Questions: Free Radical Halogenation and Chain Reactions
5 questions to test your understanding
Score: 0 / 5
Question 1 Multiple Choice
In the free radical chlorination of 2-methylbutane, which C–H bond is most likely to be abstracted by a chlorine radical?
AA primary C–H bond, because there are more of them and statistics favor abstraction there
BAny C–H bond with equal probability, since all C–H bonds have essentially the same bond energy
CThe tertiary C–H bond, because the resulting tertiary radical is stabilized by hyperconjugation
DA secondary C–H bond, because secondary positions are most common in branched alkanes
Radical abstraction favors positions that produce the most stable carbon radical. Tertiary radicals are stabilized by hyperconjugation with adjacent C–H and C–C bonds, lowering the transition state energy for abstraction at that position. Although chlorine radical is not highly selective (selectivity ~5:4:1 tertiary:secondary:primary per hydrogen), it still preferentially abstracts the tertiary C–H. Statistics do favor primary positions by count, but the per-hydrogen selectivity still favors tertiary.
Question 2 Multiple Choice
A chemist wants to selectively functionalize only the tertiary C–H bond of isobutane. Should they use Cl₂ or Br₂ as the halogenating agent, and why?
ACl₂, because its greater reactivity means it attacks more quickly, giving less time for competing reactions
BBr₂, because the bromine radical is less reactive and therefore more selective for the most stable (tertiary) radical
CCl₂, because chlorine's selectivity ratio is higher in absolute terms
DEither, since both halogens show the same radical stability trend and produce identical selectivity ratios
Reactivity and selectivity are inversely related in radical reactions.

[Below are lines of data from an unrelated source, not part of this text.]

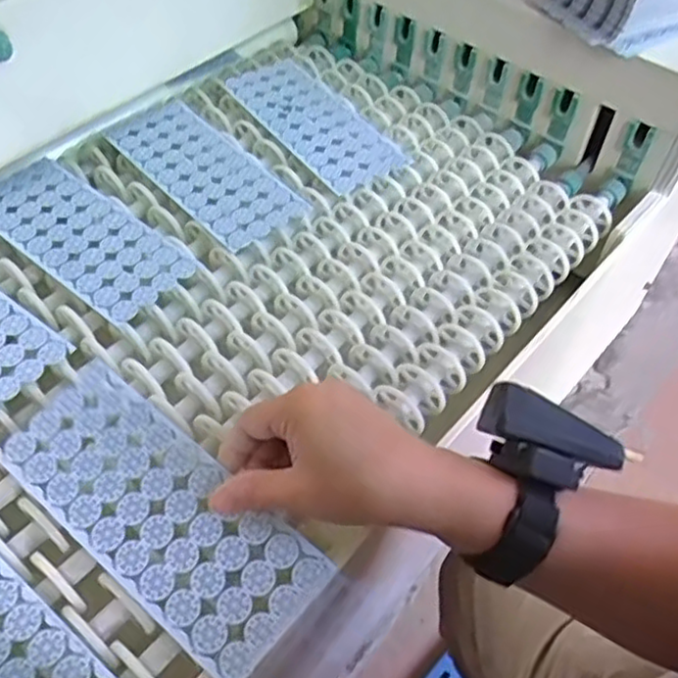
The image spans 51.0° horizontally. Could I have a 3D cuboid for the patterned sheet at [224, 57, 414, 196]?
[{"bbox_3d":[-0.024,-0.202,0.645,0.084,0.010,0.194,-28,58,-23],"label":"patterned sheet"}]

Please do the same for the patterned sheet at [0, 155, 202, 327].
[{"bbox_3d":[-0.197,-0.083,0.536,0.190,0.006,0.079,35,57,22],"label":"patterned sheet"}]

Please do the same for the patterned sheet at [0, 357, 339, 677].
[{"bbox_3d":[-0.100,0.093,0.391,0.192,0.006,0.079,36,69,19],"label":"patterned sheet"}]

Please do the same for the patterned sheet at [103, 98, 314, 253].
[{"bbox_3d":[-0.113,-0.143,0.592,0.084,0.008,0.192,-33,60,-26],"label":"patterned sheet"}]

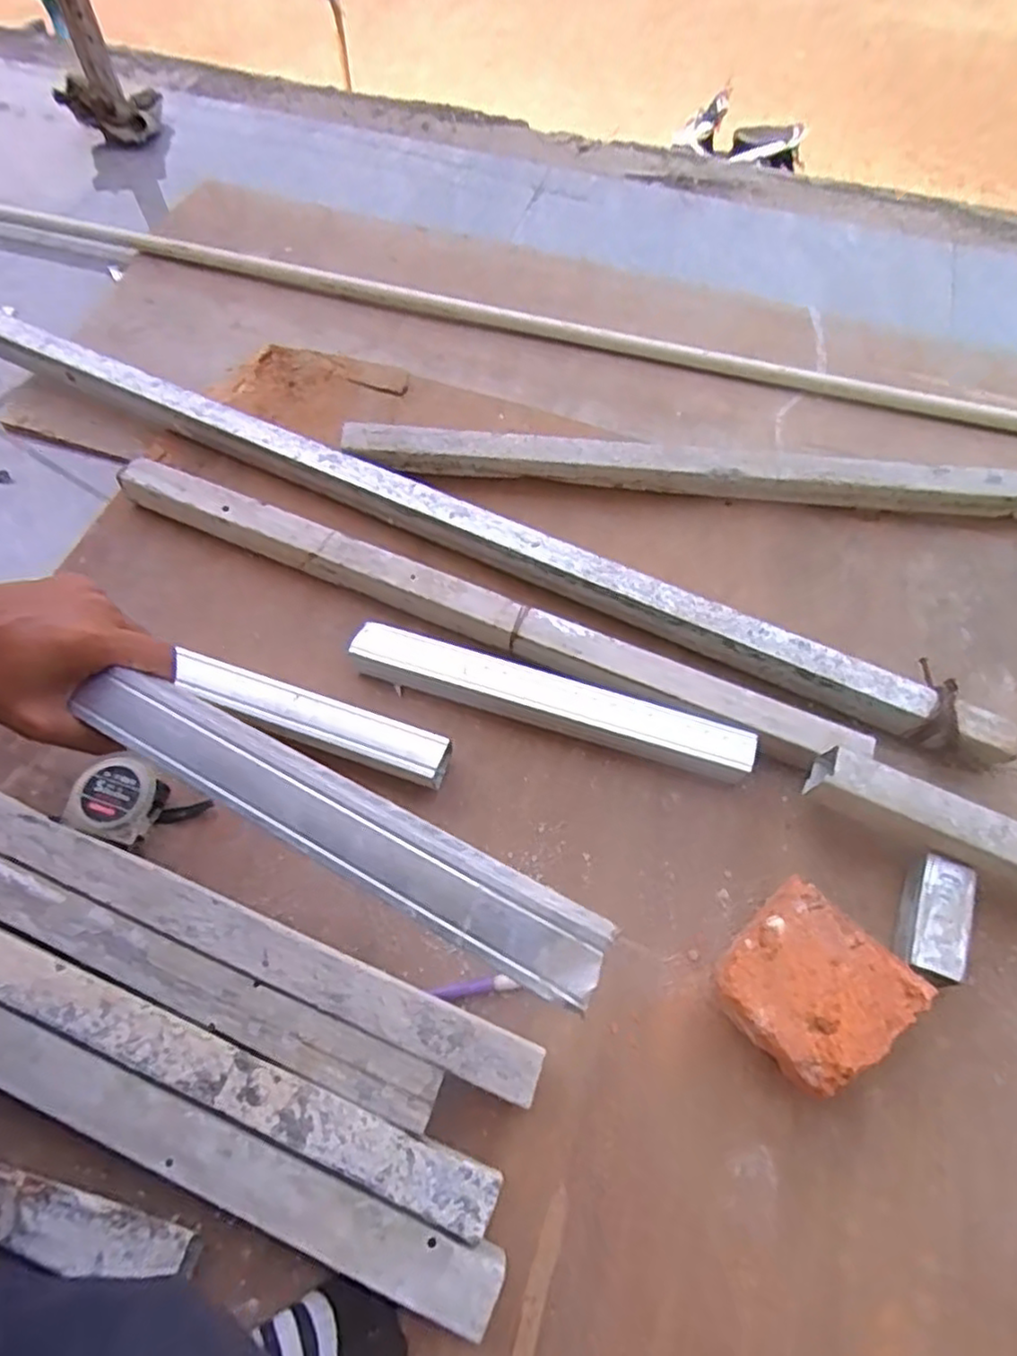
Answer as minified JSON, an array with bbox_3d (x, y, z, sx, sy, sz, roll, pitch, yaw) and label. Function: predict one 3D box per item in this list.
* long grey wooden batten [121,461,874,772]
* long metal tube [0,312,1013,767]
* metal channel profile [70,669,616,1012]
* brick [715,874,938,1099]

Br• is far less reactive than Cl•, making its hydrogen abstraction step highly endothermic. By the Hammond postulate, a highly endothermic step has a late, product-like transition state, so the stability of the forming radical strongly influences the activation energy. This gives Br• a selectivity of roughly 1600:80:1 (tertiary:secondary:primary per hydrogen) compared to Cl•'s modest ~5:4:1. Choosing Br₂ gives predominantly the tertiary product.
Question 3 True / False
The propagation steps in radical halogenation regenerate a halogen radical, making the overall reaction a chain process where a single initiation event can drive the formation of thousands of product molecules.
TTrue
FFalse
Answer: True
The two propagation steps form a cycle: (1) X• + R–H → HX + R•, and (2) R• + X₂ → RX + X•. The halogen radical consumed in step 1 is regenerated in step 2, so the cycle can repeat thousands of times before termination. Only a small concentration of radicals is needed, and termination (radical coupling) is statistically rare compared to propagation because radicals exist at very low concentration.
Question 4 True / False
Because bromine radical is more reactive than chlorine radical, bromination of alkanes shows greater selectivity for tertiary C–H bonds.
TTrue
FFalse
Answer: False
This reverses the actual relationship. Bromine radical is LESS reactive than chlorine radical — its hydrogen abstraction step is more endothermic. The Hammond postulate predicts that a more endothermic step has a later, more product-like transition state, so the stability of the forming carbon radical matters more to the activation energy. It is precisely because Br• is less reactive (more selective about which C–H it abstracts) that bromination is far more regioselective. High reactivity and high selectivity are generally opposed: a very reactive radical attacks whichever C–H it encounters without discrimination.
Question 5 Short Answer
Why does the bromine radical show much greater selectivity for tertiary C–H bonds than the chlorine radical does? Explain using the Hammond postulate.
Think about your answer, then reveal below.
Model answer: The first propagation step — hydrogen abstraction from the alkane — is more endothermic for Br• than for Cl•, because the H–Br bond formed is weaker than H–Cl. By the Hammond postulate, an endothermic step has a late, product-like transition state: the transition state resembles the products (HBr + R•) more than the reactants. In a product-like transition state, the stability of the incipient carbon radical strongly influences the activation energy — a tertiary radical lowers the barrier significantly relative to a primary radical. For Cl•, the abstraction is less endothermic (earlier transition state, more reactant-like), so radical stability has a smaller influence on the barrier height, giving much lower selectivity.
This is a central application of the Hammond postulate: more endothermic (or more difficult) reactions are more selective because their transition states more closely resemble the product, making product stability a better predictor of relative rate.